Human Rights and Peacekeeping
Sustainable Development Goals: 16
- SDG 16 - Peace, Justice and Strong Institutions
This course examines the cross-cutting principles and obligations concerning human rights within the specific context of armed conflicts and United Nations peace operations. Human rights is a dimension that transcends all phases and employs all components of a peace operation, leading to often complex implementation planning and coordination, which this course traces and delineates. The course begins by reviewing the landmark documents and instruments indispensible to the protection of human rights in theory, before demonstrating how such protection is enforced and performed on the ground. It discusses the various types of human rights violations, identifies the groups of people especially at risk, and conducts a thorough analysis on the concept of protection – the core of human rights work in peace operations. The course contains important sections on human rights partners – a group that includes such external actors as NGOs and international businesses – and on the process of accountability, which, as the course demonstrates, is essential in peace operations if an established peace is to be long-lasting and sustainable. Ten lessons.

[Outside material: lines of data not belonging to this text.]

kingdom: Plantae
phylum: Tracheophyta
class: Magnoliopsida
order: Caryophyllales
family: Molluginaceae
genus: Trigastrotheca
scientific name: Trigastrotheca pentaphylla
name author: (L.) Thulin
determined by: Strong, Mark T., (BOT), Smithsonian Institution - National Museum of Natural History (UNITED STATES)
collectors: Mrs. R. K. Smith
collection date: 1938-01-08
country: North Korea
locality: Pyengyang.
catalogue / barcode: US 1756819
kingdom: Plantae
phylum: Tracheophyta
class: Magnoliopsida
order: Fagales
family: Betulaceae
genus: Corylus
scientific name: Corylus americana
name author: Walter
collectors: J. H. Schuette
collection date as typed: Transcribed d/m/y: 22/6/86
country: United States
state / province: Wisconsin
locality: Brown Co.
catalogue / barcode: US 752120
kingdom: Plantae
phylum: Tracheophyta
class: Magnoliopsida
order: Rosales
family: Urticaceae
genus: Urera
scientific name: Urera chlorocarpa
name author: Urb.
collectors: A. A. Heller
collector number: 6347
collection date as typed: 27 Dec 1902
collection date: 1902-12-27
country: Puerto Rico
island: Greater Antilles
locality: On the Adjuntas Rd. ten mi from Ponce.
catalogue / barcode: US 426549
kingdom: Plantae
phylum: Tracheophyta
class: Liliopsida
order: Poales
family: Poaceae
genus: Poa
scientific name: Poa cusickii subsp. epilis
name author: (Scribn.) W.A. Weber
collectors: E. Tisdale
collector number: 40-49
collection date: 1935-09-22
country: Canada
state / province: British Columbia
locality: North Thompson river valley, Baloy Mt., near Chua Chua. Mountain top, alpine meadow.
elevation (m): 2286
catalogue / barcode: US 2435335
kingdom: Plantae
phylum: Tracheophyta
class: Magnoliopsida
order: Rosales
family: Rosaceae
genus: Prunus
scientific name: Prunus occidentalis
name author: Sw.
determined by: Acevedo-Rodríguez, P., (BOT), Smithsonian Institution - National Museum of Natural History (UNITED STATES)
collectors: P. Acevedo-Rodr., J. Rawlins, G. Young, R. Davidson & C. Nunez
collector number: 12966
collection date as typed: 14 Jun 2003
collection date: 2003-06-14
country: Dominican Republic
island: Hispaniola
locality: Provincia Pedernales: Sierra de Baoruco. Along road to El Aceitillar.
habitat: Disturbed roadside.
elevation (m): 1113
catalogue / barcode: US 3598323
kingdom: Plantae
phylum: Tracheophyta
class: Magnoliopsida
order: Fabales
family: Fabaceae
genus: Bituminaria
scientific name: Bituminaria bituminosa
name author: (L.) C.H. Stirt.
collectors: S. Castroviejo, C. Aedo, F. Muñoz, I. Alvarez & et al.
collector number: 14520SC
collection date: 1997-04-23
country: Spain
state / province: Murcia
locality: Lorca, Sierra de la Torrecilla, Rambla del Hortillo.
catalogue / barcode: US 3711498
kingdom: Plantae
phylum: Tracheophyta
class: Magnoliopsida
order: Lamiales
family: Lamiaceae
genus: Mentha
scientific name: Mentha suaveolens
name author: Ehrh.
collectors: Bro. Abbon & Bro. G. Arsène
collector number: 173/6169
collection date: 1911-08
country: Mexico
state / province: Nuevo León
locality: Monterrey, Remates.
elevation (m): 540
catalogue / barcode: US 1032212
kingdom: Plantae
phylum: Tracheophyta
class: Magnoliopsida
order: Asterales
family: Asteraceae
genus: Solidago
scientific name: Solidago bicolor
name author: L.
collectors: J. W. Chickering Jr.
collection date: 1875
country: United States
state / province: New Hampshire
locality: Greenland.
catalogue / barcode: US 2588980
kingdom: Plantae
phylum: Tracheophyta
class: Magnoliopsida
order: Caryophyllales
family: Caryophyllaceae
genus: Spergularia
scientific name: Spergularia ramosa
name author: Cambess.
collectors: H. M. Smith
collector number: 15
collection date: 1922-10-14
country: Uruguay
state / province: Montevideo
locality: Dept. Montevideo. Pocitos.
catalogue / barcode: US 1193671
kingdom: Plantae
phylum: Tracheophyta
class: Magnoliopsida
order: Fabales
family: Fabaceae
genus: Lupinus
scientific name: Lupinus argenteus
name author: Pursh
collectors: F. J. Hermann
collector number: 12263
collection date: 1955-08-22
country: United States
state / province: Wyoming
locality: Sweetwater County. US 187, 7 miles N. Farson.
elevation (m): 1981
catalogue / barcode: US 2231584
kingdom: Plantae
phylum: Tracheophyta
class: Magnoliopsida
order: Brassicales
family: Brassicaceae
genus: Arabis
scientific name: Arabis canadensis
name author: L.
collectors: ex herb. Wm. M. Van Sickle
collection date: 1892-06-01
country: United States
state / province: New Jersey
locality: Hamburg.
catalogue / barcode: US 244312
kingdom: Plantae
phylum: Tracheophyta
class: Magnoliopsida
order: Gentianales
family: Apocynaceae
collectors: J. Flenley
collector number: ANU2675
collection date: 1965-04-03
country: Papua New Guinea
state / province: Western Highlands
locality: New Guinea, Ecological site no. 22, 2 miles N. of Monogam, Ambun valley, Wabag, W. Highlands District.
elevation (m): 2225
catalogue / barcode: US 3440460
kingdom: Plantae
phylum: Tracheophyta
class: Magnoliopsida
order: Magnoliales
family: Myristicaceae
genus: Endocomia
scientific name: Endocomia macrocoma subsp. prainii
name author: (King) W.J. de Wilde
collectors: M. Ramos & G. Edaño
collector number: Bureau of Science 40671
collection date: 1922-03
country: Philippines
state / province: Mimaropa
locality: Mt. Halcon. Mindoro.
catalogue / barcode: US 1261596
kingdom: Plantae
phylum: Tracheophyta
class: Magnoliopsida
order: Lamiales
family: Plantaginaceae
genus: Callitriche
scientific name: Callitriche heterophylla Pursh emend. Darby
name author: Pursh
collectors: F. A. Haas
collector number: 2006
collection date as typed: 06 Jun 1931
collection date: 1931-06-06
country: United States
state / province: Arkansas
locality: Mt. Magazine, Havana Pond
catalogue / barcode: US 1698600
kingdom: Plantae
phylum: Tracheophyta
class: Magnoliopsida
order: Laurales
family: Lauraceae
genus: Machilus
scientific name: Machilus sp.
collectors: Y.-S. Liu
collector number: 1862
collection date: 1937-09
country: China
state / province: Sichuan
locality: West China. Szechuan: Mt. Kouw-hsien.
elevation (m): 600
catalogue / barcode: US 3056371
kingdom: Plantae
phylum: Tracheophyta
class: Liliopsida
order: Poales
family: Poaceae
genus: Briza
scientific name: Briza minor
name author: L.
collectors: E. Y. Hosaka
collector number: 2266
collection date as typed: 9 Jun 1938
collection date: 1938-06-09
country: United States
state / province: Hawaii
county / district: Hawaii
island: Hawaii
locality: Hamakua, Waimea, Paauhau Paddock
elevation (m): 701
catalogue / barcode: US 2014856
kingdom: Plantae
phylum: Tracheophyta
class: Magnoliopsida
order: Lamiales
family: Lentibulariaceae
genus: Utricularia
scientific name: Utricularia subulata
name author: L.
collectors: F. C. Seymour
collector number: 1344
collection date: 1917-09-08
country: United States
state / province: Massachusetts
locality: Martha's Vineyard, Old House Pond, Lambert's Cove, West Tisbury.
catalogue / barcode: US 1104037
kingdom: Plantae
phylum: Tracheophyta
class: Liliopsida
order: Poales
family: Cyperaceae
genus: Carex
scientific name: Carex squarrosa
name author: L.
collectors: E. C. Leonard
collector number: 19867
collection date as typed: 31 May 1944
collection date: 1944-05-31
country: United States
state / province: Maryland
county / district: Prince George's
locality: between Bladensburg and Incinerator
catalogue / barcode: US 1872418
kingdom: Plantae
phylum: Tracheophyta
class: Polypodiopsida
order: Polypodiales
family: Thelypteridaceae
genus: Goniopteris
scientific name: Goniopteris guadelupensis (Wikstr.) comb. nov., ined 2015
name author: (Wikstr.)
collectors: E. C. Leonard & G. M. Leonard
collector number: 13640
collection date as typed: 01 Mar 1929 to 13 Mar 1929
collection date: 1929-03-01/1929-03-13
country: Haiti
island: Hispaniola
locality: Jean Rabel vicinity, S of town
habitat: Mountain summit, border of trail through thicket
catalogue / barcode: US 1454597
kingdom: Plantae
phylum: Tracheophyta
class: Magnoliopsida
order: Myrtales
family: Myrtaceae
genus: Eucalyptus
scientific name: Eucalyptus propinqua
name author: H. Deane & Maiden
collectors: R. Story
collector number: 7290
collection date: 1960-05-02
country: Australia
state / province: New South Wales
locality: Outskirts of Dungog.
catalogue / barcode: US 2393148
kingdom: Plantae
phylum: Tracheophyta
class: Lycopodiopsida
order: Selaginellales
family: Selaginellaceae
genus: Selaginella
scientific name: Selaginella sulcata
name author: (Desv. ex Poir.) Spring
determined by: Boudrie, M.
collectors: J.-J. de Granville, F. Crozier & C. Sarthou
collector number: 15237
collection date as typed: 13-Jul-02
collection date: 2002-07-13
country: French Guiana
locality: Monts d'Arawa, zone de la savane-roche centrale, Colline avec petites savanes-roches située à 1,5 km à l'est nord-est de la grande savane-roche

COURSE AUTHOR: Patrick Marega Castellan is a human rights consultant who has served in various capacities – including specialist, adviser, and trainer – for United Nations missions in Haiti, Darfur, Angola, and Liberia. From 2006 to 2009, he served in the Methodology, Education and Training Section of OHCHR, providing advice to OHCHR staff and developing human rights training material in collaboration with DPKO. He is based in Papua New Guinea.